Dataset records
══════════════════════════════

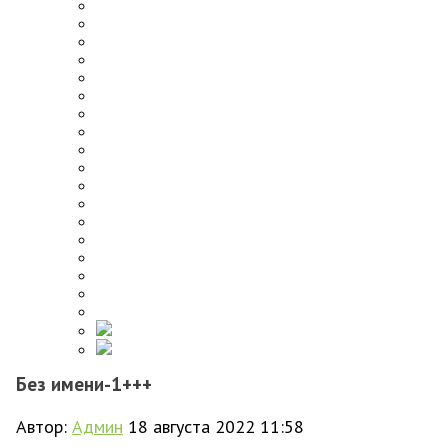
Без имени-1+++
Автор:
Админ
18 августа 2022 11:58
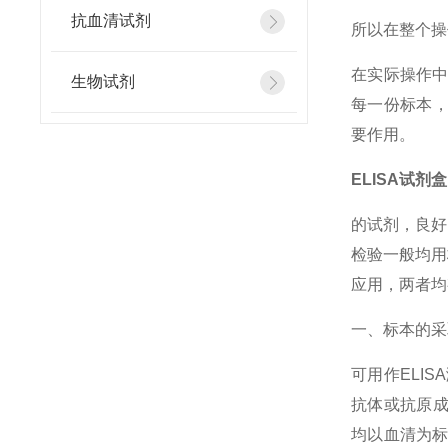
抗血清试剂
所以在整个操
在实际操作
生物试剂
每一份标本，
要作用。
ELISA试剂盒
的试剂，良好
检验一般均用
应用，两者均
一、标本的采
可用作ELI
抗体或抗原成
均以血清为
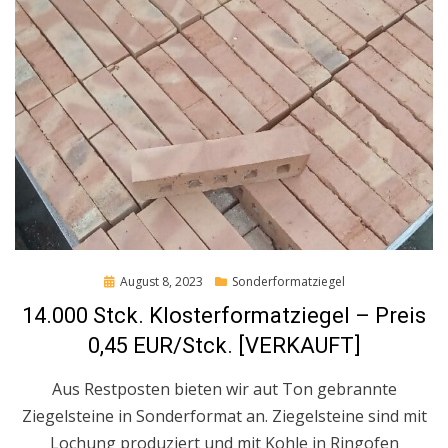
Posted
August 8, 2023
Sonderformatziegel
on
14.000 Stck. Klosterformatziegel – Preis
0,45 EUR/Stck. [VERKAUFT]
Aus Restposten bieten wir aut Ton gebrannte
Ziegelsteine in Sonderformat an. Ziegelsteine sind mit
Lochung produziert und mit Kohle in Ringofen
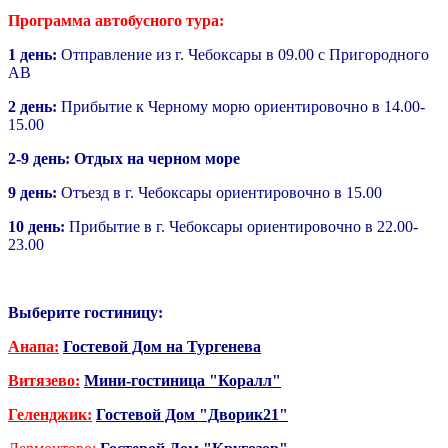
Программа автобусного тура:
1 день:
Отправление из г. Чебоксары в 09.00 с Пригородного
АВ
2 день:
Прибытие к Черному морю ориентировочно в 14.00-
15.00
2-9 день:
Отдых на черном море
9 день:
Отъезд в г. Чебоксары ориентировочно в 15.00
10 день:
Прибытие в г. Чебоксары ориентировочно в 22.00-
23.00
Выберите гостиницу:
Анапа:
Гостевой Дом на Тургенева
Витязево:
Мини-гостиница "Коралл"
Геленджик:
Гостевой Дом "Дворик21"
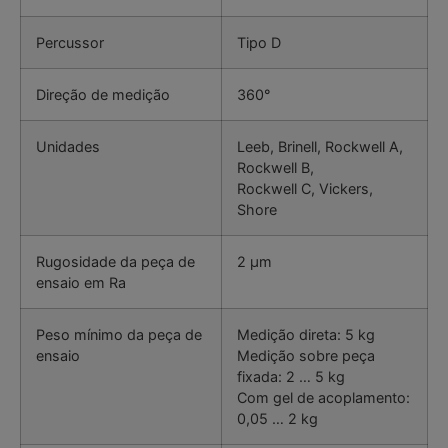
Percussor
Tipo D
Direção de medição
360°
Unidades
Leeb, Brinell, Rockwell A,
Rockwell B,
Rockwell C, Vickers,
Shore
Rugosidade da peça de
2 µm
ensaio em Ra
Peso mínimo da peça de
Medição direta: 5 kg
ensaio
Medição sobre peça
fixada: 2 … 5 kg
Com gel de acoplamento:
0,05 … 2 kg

══════════════════════════════

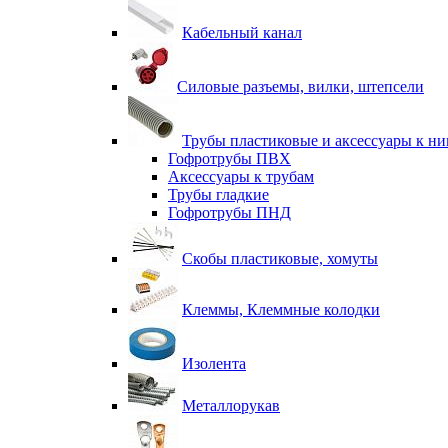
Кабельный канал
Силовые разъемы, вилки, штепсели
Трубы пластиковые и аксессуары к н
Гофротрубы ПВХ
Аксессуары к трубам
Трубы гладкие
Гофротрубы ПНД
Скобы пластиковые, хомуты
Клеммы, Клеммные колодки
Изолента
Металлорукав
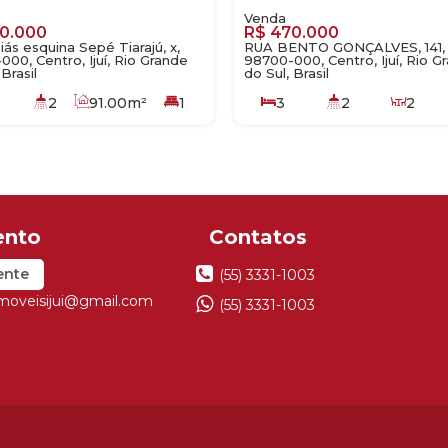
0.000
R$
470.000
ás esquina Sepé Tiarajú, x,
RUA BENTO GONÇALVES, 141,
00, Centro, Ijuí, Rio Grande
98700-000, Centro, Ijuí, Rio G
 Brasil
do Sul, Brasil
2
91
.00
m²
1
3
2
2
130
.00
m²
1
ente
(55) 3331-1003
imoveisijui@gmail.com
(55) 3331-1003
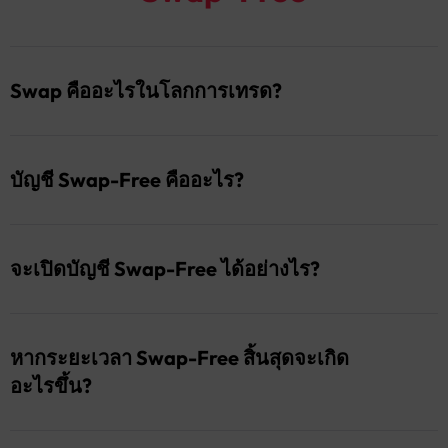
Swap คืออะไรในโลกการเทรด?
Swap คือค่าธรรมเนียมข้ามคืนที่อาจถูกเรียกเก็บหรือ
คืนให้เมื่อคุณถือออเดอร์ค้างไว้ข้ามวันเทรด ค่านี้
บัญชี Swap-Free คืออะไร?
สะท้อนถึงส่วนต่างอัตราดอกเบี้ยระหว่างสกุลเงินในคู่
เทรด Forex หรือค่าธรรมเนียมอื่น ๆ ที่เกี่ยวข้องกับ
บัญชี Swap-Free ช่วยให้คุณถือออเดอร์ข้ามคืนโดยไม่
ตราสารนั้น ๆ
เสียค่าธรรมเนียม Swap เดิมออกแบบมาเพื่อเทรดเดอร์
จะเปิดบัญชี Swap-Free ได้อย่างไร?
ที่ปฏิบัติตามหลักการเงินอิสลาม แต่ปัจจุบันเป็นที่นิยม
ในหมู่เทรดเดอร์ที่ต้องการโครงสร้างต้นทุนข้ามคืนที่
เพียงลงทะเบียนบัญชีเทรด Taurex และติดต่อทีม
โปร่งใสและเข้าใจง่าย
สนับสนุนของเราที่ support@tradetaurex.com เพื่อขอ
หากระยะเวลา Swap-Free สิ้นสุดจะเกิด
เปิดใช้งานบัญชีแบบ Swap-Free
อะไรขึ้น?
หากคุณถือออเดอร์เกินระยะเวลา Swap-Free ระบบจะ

══════════════════════════════

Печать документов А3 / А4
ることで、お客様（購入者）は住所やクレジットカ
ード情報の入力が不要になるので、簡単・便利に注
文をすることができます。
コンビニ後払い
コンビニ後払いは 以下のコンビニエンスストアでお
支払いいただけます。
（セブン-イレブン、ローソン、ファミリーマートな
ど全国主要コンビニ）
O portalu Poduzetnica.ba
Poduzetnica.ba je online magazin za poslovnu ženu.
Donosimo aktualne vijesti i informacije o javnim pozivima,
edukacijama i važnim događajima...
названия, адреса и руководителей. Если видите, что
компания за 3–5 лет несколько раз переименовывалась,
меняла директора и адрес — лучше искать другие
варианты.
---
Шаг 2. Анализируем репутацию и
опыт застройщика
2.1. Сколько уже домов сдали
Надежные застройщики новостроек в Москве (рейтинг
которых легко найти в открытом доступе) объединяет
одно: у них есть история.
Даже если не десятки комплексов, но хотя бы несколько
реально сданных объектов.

══════════════════════════════

Send back an exact copy of only the lines from the line with "ensaio em Ra" up to and including the line with "0,05 … 2 kg" in the data above.

ensaio em Ra
Peso mínimo da peça de
Medição direta: 5 kg
ensaio
Medição sobre peça
fixada: 2 … 5 kg
Com gel de acoplamento:
0,05 … 2 kg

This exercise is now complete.